** Description of the task **
Reproduce the following data exactly, minus any images.

** Record extracts **
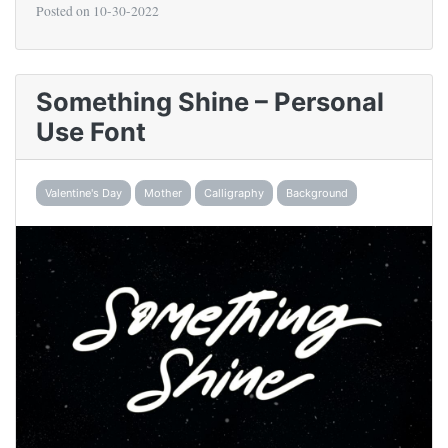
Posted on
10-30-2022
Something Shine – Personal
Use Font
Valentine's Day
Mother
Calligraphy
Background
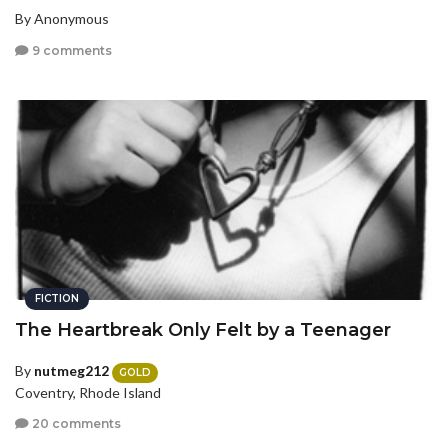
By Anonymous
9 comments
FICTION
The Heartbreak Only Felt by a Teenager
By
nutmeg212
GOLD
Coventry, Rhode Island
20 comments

** Exercise response **
Posted on
10-30-2022
Something Shine – Personal
Use Font
Valentine's Day
Mother
Calligraphy
Background
By Anonymous
9 comments
FICTION
The Heartbreak Only Felt by a Teenager
By
nutmeg212
GOLD
Coventry, Rhode Island
20 comments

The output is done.